**PROBLEM TO SOLVE:** All lines in the material with the string "picture" should be listed.

**PROVIDED ENTRIES:**
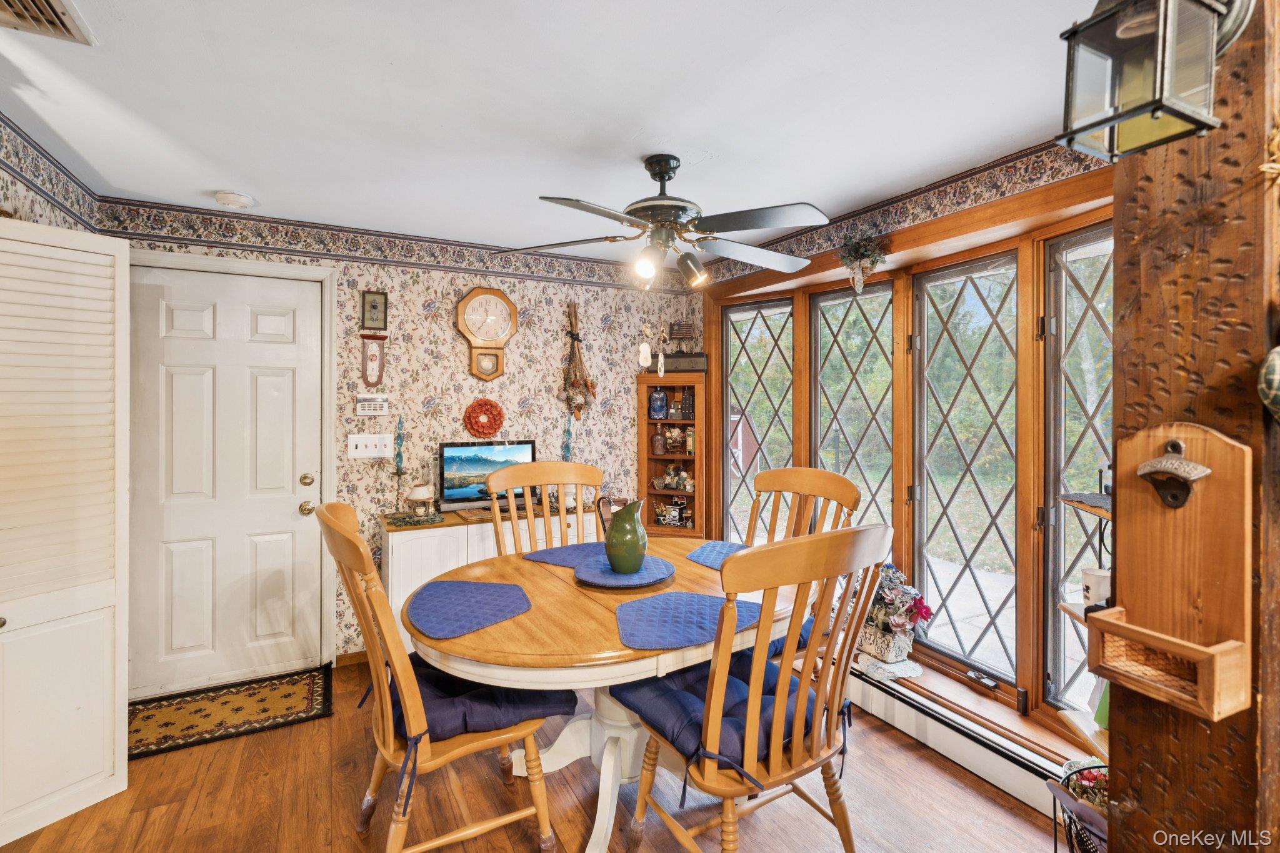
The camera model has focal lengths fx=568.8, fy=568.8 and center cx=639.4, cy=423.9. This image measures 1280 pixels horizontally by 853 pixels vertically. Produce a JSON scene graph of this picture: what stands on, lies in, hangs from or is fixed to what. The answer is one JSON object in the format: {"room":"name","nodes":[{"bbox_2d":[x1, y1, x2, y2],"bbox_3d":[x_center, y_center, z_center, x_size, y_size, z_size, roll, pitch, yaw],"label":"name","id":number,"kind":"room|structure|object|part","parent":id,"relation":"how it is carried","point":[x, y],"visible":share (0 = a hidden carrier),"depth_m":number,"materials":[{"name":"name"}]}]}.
{"room":"dining room","nodes":[
{"label":"dining room","id":0,"kind":"room"},
{"bbox_2d":[0,114,102,233],"bbox_3d":[-1.723,0.101,0.844,0.176,2.382,4.171,0,1,-29],"label":"left wall","id":1,"kind":"structure","parent":0,"point":[34,217],"depth_m":2.20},
{"bbox_2d":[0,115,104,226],"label":"wallpaper border","id":2,"kind":"object","parent":1,"relation":"attached to","point":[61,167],"visible":0.9,"depth_m":2.22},
{"bbox_2d":[0,216,129,847],"bbox_3d":[-2.024,0.342,1.919,0.140,2.010,0.492,0,1,25],"label":"louvered door","id":3,"kind":"structure","parent":1,"relation":"attached to","point":[116,244],"depth_m":1.96,"materials":[{"name":"white paint"}]},
{"bbox_2d":[101,201,699,683],"bbox_3d":[-1.142,0.112,3.518,3.450,2.442,0.149,0,1,-29],"label":"back wall","id":4,"kind":"structure","parent":0,"point":[554,347],"depth_m":3.41,"materials":[{"name":"paper"}]},
{"bbox_2d":[115,261,328,697],"bbox_3d":[-2.107,0.300,2.880,0.862,2.052,0.111,0,1,-29],"label":"front door","id":5,"kind":"structure","parent":4,"relation":"in","point":[276,396],"depth_m":2.89,"materials":[{"name":"white paint"}]},
{"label":"knob","id":6,"kind":"part","parent":5,"relation":"part of","materials":[{"name":"gold metal"}]},
{"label":"deadbolt","id":7,"kind":"part","parent":5,"relation":"part of","materials":[{"name":"gold metal"}]},
{"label":"doorknob","id":8,"kind":"part","parent":5,"relation":"part of","materials":[{"name":"gold metal"}]},
{"bbox_2d":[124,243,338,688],"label":"door frame","id":9,"kind":"structure","parent":4,"relation":"attached to","point":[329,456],"depth_m":3.05,"materials":[{"name":"white paint"}]},
{"bbox_2d":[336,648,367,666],"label":"baseboard","id":10,"kind":"structure","parent":4,"relation":"attached to","point":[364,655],"depth_m":3.17,"materials":[{"name":"brown wood"}]},
{"bbox_2d":[347,433,391,458],"bbox_3d":[-1.527,0.124,3.212,0.215,0.130,0.018,0,1,-29],"label":"light switch","id":11,"kind":"object","parent":4,"relation":"attached to","point":[354,444],"visible":0.98,"depth_m":3.21,"materials":[{"name":"white plastic"}]},
{"bbox_2d":[355,393,389,416],"bbox_3d":[-1.505,-0.107,3.202,0.165,0.119,0.032,0,1,-29],"label":"alarm keypad","id":12,"kind":"object","parent":4,"relation":"attached to","point":[374,406],"visible":0.99,"depth_m":3.19,"materials":[{"name":"white plastic"}]},
{"bbox_2d":[360,331,387,385],"bbox_3d":[-1.511,-0.360,3.229,0.137,0.315,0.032,0,1,-29],"label":"wall plaque","id":13,"kind":"object","parent":4,"relation":"attached to","point":[372,357],"visible":0.99,"depth_m":3.22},
{"bbox_2d":[361,289,388,330],"bbox_3d":[-1.498,-0.639,3.209,0.127,0.219,0.022,0,1,-29],"label":"small picture","id":14,"kind":"object","parent":4,"relation":"attached to","point":[374,307],"visible":0.98,"depth_m":3.20},
{"bbox_2d":[95,196,698,293],"bbox_3d":[-1.151,-1.006,3.419,3.112,0.118,0.013,0,1,-29],"label":"wallpaper border","id":15,"kind":"object","parent":4,"relation":"attached to","point":[254,220],"visible":0.93,"depth_m":3.19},
{"bbox_2d":[463,398,505,436],"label":"wreath","id":16,"kind":"object","parent":4,"relation":"attached to","point":[499,414],"visible":0.99,"depth_m":3.48,"materials":[{"name":"red"}]},
{"bbox_2d":[454,285,517,380],"bbox_3d":[-0.933,-0.553,3.477,0.363,0.579,0.071,0,1,-29],"label":"wall clock","id":17,"kind":"object","parent":4,"relation":"attached to","point":[509,307],"visible":0.99,"depth_m":3.46,"materials":[{"name":"brown wood"}]},
{"bbox_2d":[560,298,596,420],"bbox_3d":[-0.410,-0.411,3.709,0.245,0.827,0.210,0,1,-29],"label":"dried flower bunch","id":18,"kind":"object","parent":4,"relation":"attached to","point":[574,337],"visible":0.99,"depth_m":3.69,"materials":[{"name":"brown plant"}]},
{"bbox_2d":[0,655,1066,852],"bbox_3d":[-0.148,1.418,1.226,3.880,0.094,4.846,0,1,-29],"label":"floor","id":19,"kind":"structure","parent":0,"point":[352,847],"depth_m":2.04,"materials":[{"name":"brown wood"}]},
{"bbox_2d":[127,665,334,761],"bbox_3d":[-1.953,1.341,2.664,0.900,0.011,0.526,0,1,-29],"label":"doormat","id":20,"kind":"object","parent":19,"relation":"on","point":[294,700],"visible":0.95,"depth_m":2.64,"materials":[{"name":"carpet"}]},
{"bbox_2d":[311,500,564,852],"bbox_3d":[-0.636,0.799,1.787,0.637,1.112,0.571,0,1,-29],"label":"dining chair","id":21,"kind":"object","parent":19,"relation":"on","point":[392,739],"visible":0.87,"depth_m":1.62,"materials":[{"name":"brown wood"}]},
{"bbox_2d":[386,653,576,740],"bbox_3d":[-0.555,0.863,1.852,0.500,0.113,0.531,0,1,-29],"label":"seat cushion","id":22,"kind":"object","parent":21,"relation":"on","point":[449,702],"visible":0.52,"depth_m":1.71,"materials":[{"name":"fabric"}]},
{"bbox_2d":[383,498,601,632],"bbox_3d":[-0.816,0.914,3.354,1.194,0.819,0.469,0,1,-29],"label":"sideboard","id":23,"kind":"object","parent":19,"relation":"on","point":[427,548],"visible":0.28,"depth_m":3.03,"materials":[{"name":"white wood"}]},
{"bbox_2d":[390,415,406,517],"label":"candlestick","id":24,"kind":"object","parent":23,"relation":"on","point":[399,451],"visible":0.99,"depth_m":3.12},
{"bbox_2d":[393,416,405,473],"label":"candle","id":25,"kind":"object","parent":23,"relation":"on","point":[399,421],"visible":1,"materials":[{"name":"wax"}]},
{"bbox_2d":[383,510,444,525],"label":"wreath","id":26,"kind":"object","parent":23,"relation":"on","point":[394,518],"visible":0.89,"depth_m":3.02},
{"bbox_2d":[406,482,434,517],"bbox_3d":[-1.207,0.416,3.141,0.151,0.188,0.149,0,1,-29],"label":"small lamp","id":27,"kind":"object","parent":23,"relation":"on","point":[419,490],"visible":0.99,"depth_m":3.10,"materials":[{"name":"white"}]},
{"bbox_2d":[438,438,538,509],"bbox_3d":[-0.902,0.303,3.404,0.558,0.391,0.170,0,1,-29],"label":"television","id":28,"kind":"object","parent":23,"relation":"on","point":[469,466],"visible":0.88,"depth_m":3.36,"materials":[{"name":"black plastic"}]},
{"bbox_2d":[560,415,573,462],"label":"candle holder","id":29,"kind":"object","parent":23,"relation":"on","point":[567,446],"visible":0.67,"depth_m":3.57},
{"bbox_2d":[483,461,603,556],"bbox_3d":[-0.347,0.771,2.584,0.586,1.136,0.628,0,1,-29],"label":"dining chair","id":30,"kind":"object","parent":19,"relation":"on","point":[554,469],"visible":0.33,"depth_m":2.77,"materials":[{"name":"brown wood"}]},
{"bbox_2d":[405,539,798,852],"bbox_3d":[-0.085,0.977,2.101,1.409,0.760,1.205,0,1,-29],"label":"dining table","id":31,"kind":"object","parent":19,"relation":"on","point":[512,622],"visible":0.63,"depth_m":1.82,"materials":[{"name":"wood"}]},
{"bbox_2d":[405,578,532,639],"bbox_3d":[-0.560,0.588,1.866,0.396,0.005,0.446,0,1,-29],"label":"placemat","id":32,"kind":"object","parent":31,"relation":"on","point":[477,595],"visible":1,"depth_m":1.83,"materials":[{"name":"blue fabric"}]},
{"bbox_2d":[522,541,606,568],"bbox_3d":[-0.234,0.573,2.499,0.465,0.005,0.378,0,1,-29],"label":"placemat","id":33,"kind":"object","parent":31,"relation":"on","point":[559,558],"visible":0.66,"depth_m":2.48,"materials":[{"name":"blue fabric"}]},
{"bbox_2d":[575,554,674,587],"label":"placemat","id":34,"kind":"object","parent":31,"relation":"on","point":[652,580],"visible":0.78,"depth_m":2.15,"materials":[{"name":"blue fabric"}]},
{"bbox_2d":[604,498,648,574],"bbox_3d":[-0.050,0.423,2.162,0.156,0.268,0.176,0,1,14],"label":"green pitcher","id":35,"kind":"object","parent":34,"relation":"on","point":[617,553],"visible":0.99,"depth_m":2.11,"materials":[{"name":"green ceramic"}]},
{"bbox_2d":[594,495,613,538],"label":"pitcher handle","id":36,"kind":"object","parent":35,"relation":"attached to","point":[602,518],"visible":0.29,"depth_m":3.28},
{"bbox_2d":[617,590,761,650],"bbox_3d":[0.133,0.594,1.765,0.451,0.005,0.373,0,1,-29],"label":"placemat","id":37,"kind":"object","parent":31,"relation":"on","point":[687,595],"visible":0.93,"depth_m":1.73,"materials":[{"name":"blue fabric"}]},
{"bbox_2d":[685,540,749,569],"bbox_3d":[0.422,0.576,2.484,0.366,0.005,0.412,0,1,-29],"label":"placemat","id":38,"kind":"object","parent":31,"relation":"on","point":[722,548],"visible":0.54,"depth_m":2.51,"materials":[{"name":"blue fabric"}]},
{"bbox_2d":[635,371,707,536],"bbox_3d":[0.225,0.492,3.938,0.373,1.608,0.377,0,1,-29],"label":"corner cabinet","id":39,"kind":"object","parent":19,"relation":"on","point":[700,495],"visible":0.7,"depth_m":3.94,"materials":[{"name":"brown wood"}]},
{"bbox_2d":[648,386,668,419],"bbox_3d":[0.132,-0.147,4.031,0.129,0.227,0.112,0,1,11],"label":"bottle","id":40,"kind":"object","parent":39,"relation":"in","point":[662,399],"visible":1,"depth_m":3.99,"materials":[{"name":"blue glass"}]},
{"bbox_2d":[651,425,666,454],"bbox_3d":[0.136,0.115,4.007,0.089,0.199,0.083,0,1,12],"label":"bottle","id":41,"kind":"object","parent":39,"relation":"in","point":[660,444],"visible":0.99,"depth_m":3.98,"materials":[{"name":"glass"}]},
{"bbox_2d":[653,498,689,526],"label":"miniature stove","id":42,"kind":"object","parent":39,"relation":"in","point":[662,518],"visible":0.99,"depth_m":3.93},
{"bbox_2d":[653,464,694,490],"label":"figurine","id":43,"kind":"object","parent":39,"relation":"in","point":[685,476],"visible":0.98,"depth_m":3.95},
{"bbox_2d":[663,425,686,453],"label":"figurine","id":44,"kind":"object","parent":39,"relation":"in","point":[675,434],"visible":0.98,"depth_m":4.02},
{"bbox_2d":[653,351,708,373],"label":"decorative box","id":45,"kind":"object","parent":39,"relation":"on","point":[690,364],"visible":0.81,"depth_m":3.87,"materials":[{"name":"wood"}]},
{"bbox_2d":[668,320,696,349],"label":"decorative flag","id":46,"kind":"object","parent":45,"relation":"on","point":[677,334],"visible":0.97,"depth_m":3.97,"materials":[{"name":"brown"}]},
{"bbox_2d":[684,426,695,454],"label":"bottle","id":47,"kind":"object","parent":39,"relation":"in","point":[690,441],"visible":0.94,"depth_m":3.96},
{"bbox_2d":[613,523,891,852],"bbox_3d":[0.325,0.819,1.690,0.586,1.107,0.611,0,1,-29],"label":"wooden chair","id":48,"kind":"object","parent":19,"relation":"on","point":[717,642],"visible":0.98,"depth_m":1.53,"materials":[{"name":"brown wood"}]},
{"bbox_2d":[608,648,824,768],"bbox_3d":[0.259,0.861,1.757,0.541,0.104,0.486,0,1,-29],"label":"seat cushion","id":49,"kind":"object","parent":48,"relation":"on","point":[737,685],"visible":0.43,"depth_m":1.67,"materials":[{"name":"blue fabric"}]},
{"bbox_2d":[745,464,861,667],"bbox_3d":[0.575,0.781,2.476,0.625,1.146,0.573,0,1,-29],"label":"wooden chair","id":50,"kind":"object","parent":19,"relation":"on","point":[830,479],"visible":0.29,"depth_m":2.62,"materials":[{"name":"brown wood"}]},
{"bbox_2d":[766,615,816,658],"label":"seat cushion","id":51,"kind":"object","parent":50,"relation":"on","point":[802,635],"visible":0.12,"depth_m":2.25,"materials":[{"name":"blue fabric"}]},
{"bbox_2d":[1047,760,1108,852],"bbox_3d":[1.287,1.157,1.476,0.358,0.428,0.371,0,1,-29],"label":"wire basket","id":52,"kind":"object","parent":19,"relation":"on","point":[1055,849],"visible":0.53,"depth_m":1.52,"materials":[{"name":"black metal"}]},
{"bbox_2d":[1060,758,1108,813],"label":"flower arrangement","id":53,"kind":"object","parent":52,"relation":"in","point":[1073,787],"visible":0.3,"depth_m":1.59,"materials":[{"name":"plant"}]},
{"bbox_2d":[1053,481,1111,766],"bbox_3d":[1.329,0.702,1.509,0.316,1.257,0.409,0,1,12],"label":"corner shelf","id":54,"kind":"object","parent":19,"relation":"on","point":[1085,505],"visible":0.21,"depth_m":1.59,"materials":[{"name":"wood"}]},
{"bbox_2d":[1080,567,1111,608],"bbox_3d":[1.264,0.455,1.558,0.094,0.102,0.089,0,1,11],"label":"mug","id":55,"kind":"object","parent":54,"relation":"on","point":[1098,580],"visible":0.62,"depth_m":1.54,"materials":[{"name":"white ceramic"}]},
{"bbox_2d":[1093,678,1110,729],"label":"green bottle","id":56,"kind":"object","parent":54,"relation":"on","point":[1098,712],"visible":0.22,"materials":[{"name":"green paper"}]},
{"bbox_2d":[1103,0,1279,852],"bbox_3d":[0.984,0.125,0.922,0.306,2.483,0.306,0,1,-29],"label":"wooden post","id":57,"kind":"object","parent":19,"relation":"on","point":[1120,322],"visible":0.66,"depth_m":0.87,"materials":[{"name":"brown wood"}]},
{"bbox_2d":[1058,0,1243,161],"bbox_3d":[0.720,-0.534,0.802,0.188,0.293,0.161,0,1,-29],"label":"lantern","id":58,"kind":"object","parent":57,"relation":"attached to","point":[1155,108],"visible":1,"depth_m":0.77,"materials":[{"name":"black metal"}]},
{"bbox_2d":[1086,421,1254,721],"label":"wall-mounted bottle opener","id":59,"kind":"object","parent":57,"relation":"attached to","point":[1125,625],"visible":0.96,"depth_m":0.85,"materials":[{"name":"brown wood"}]},
{"bbox_2d":[1137,439,1210,508],"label":"bottle opener","id":60,"kind":"object","parent":59,"relation":"attached to","point":[1148,474],"visible":0.98,"depth_m":0.83,"materials":[{"name":"grey metal"}]},
{"bbox_2d":[1257,345,1279,422],"bbox_3d":[0.880,-0.061,0.735,0.121,0.155,0.106,0,1,-29],"label":"decorative ball","id":61,"kind":"object","parent":57,"relation":"attached to","point":[1275,362],"visible":0.99,"depth_m":0.75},
{"bbox_2d":[0,0,1103,261],"bbox_3d":[-0.044,-1.100,1.241,3.938,0.104,5.182,0,1,-29],"label":"ceiling","id":62,"kind":"structure","parent":0,"point":[261,187],"depth_m":1.87,"materials":[{"name":"white paint"}]},
{"bbox_2d":[0,0,95,43],"bbox_3d":[-1.545,-1.038,1.331,0.280,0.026,0.370,0,1,-29],"label":"ceiling vent","id":63,"kind":"object","parent":62,"relation":"in","point":[49,8],"visible":0.99,"depth_m":1.46,"materials":[{"name":"metal"}]},
{"bbox_2d":[213,191,254,208],"bbox_3d":[-1.926,-1.057,2.701,0.146,0.042,0.142,0,1,-29],"label":"smoke detector","id":64,"kind":"object","parent":62,"relation":"attached to","point":[239,200],"visible":0.99,"depth_m":2.66,"materials":[{"name":"white plastic"}]},
{"bbox_2d":[488,153,826,288],"bbox_3d":[0.113,-0.801,2.304,1.306,0.518,1.306,0,1,1],"label":"ceiling fan","id":65,"kind":"object","parent":62,"relation":"hanging from","point":[655,207],"visible":0.99,"depth_m":2.22,"materials":[{"name":"metal"}]},
{"bbox_2d":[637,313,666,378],"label":"hanging ornament","id":66,"kind":"object","parent":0,"point":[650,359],"visible":0.99,"depth_m":2.62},
{"bbox_2d":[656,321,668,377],"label":"hanging ornament","id":67,"kind":"object","parent":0,"point":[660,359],"visible":0.99,"depth_m":3.15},
{"bbox_2d":[694,133,1111,780],"bbox_3d":[1.228,0.158,2.854,0.260,2.047,2.723,0,1,-29],"label":"window wall","id":68,"kind":"structure","parent":0,"point":[827,262],"depth_m":2.53,"materials":[{"name":"brown wood"}]},
{"bbox_2d":[724,296,794,544],"bbox_3d":[0.768,0.147,3.663,0.539,1.897,0.092,1,1,42],"label":"window","id":69,"kind":"structure","parent":68,"relation":"in","point":[770,322],"depth_m":3.69,"materials":[{"name":"glass"}]},
{"bbox_2d":[810,276,896,540],"bbox_3d":[1.151,0.134,3.071,0.082,1.717,0.539,0,1,-29],"label":"window","id":70,"kind":"structure","parent":68,"relation":"in","point":[845,352],"depth_m":3.07,"materials":[{"name":"glass"}]},
{"bbox_2d":[836,230,890,293],"bbox_3d":[1.074,-0.779,2.759,0.219,0.320,0.269,0,1,-29],"label":"hanging plant","id":71,"kind":"object","parent":68,"relation":"attached to","point":[867,262],"visible":1,"depth_m":2.74,"materials":[{"name":"plant"}]},
{"bbox_2d":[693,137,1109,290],"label":"wallpaper border","id":72,"kind":"object","parent":68,"relation":"attached to","point":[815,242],"visible":0.77,"depth_m":2.46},
{"bbox_2d":[845,663,1071,822],"bbox_3d":[1.130,1.261,2.540,0.074,0.167,2.072,0,1,-29],"label":"baseboard heater","id":73,"kind":"object","parent":68,"relation":"attached to","point":[877,692],"visible":0.58,"depth_m":2.24,"materials":[{"name":"white metal"}]},
{"bbox_2d":[908,252,1019,685],"bbox_3d":[1.458,0.190,2.569,0.081,1.777,0.558,0,1,-29],"label":"window","id":74,"kind":"structure","parent":68,"relation":"in","point":[960,309],"depth_m":2.56,"materials":[{"name":"glass"}]},
{"bbox_2d":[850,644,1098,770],"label":"window sill","id":75,"kind":"structure","parent":68,"relation":"attached to","point":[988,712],"depth_m":2.24,"materials":[{"name":"brown wood"}]},
{"bbox_2d":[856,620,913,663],"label":"flower pot","id":76,"kind":"object","parent":75,"relation":"on","point":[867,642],"visible":0.73,"depth_m":2.65,"materials":[{"name":"white ceramic"}]},
{"bbox_2d":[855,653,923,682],"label":"cloth","id":77,"kind":"object","parent":75,"relation":"on","point":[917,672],"visible":0.74,"depth_m":2.59,"materials":[{"name":"white fabric"}]},
{"bbox_2d":[853,563,933,660],"bbox_3d":[1.161,0.883,2.740,0.314,0.454,0.526,0,1,-29],"label":"flower basket","id":78,"kind":"object","parent":75,"relation":"on","point":[885,588],"visible":0.79,"depth_m":2.65,"materials":[{"name":"plant"}]},
{"bbox_2d":[1042,222,1112,716],"bbox_3d":[1.650,0.204,1.927,0.076,1.803,0.588,0,1,-11],"label":"window","id":79,"kind":"structure","parent":68,"relation":"in","point":[1073,317],"depth_m":2.13,"materials":[{"name":"glass"}]}
]}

**RESULT BELOW:**
The camera model has focal lengths fx=568.8, fy=568.8 and center cx=639.4, cy=423.9. This image measures 1280 pixels horizontally by 853 pixels vertically. Produce a JSON scene graph of this picture: what stands on, lies in, hangs from or is fixed to what. The answer is one JSON object in the format: {"room":"name","nodes":[{"bbox_2d":[x1, y1, x2, y2],"bbox_3d":[x_center, y_center, z_center, x_size, y_size, z_size, roll, pitch, yaw],"label":"name","id":number,"kind":"room|structure|object|part","parent":id,"relation":"how it is carried","point":[x, y],"visible":share (0 = a hidden carrier),"depth_m":number,"materials":[{"name":"name"}]}]}.
{"bbox_2d":[361,289,388,330],"bbox_3d":[-1.498,-0.639,3.209,0.127,0.219,0.022,0,1,-29],"label":"small picture","id":14,"kind":"object","parent":4,"relation":"attached to","point":[374,307],"visible":0.98,"depth_m":3.20},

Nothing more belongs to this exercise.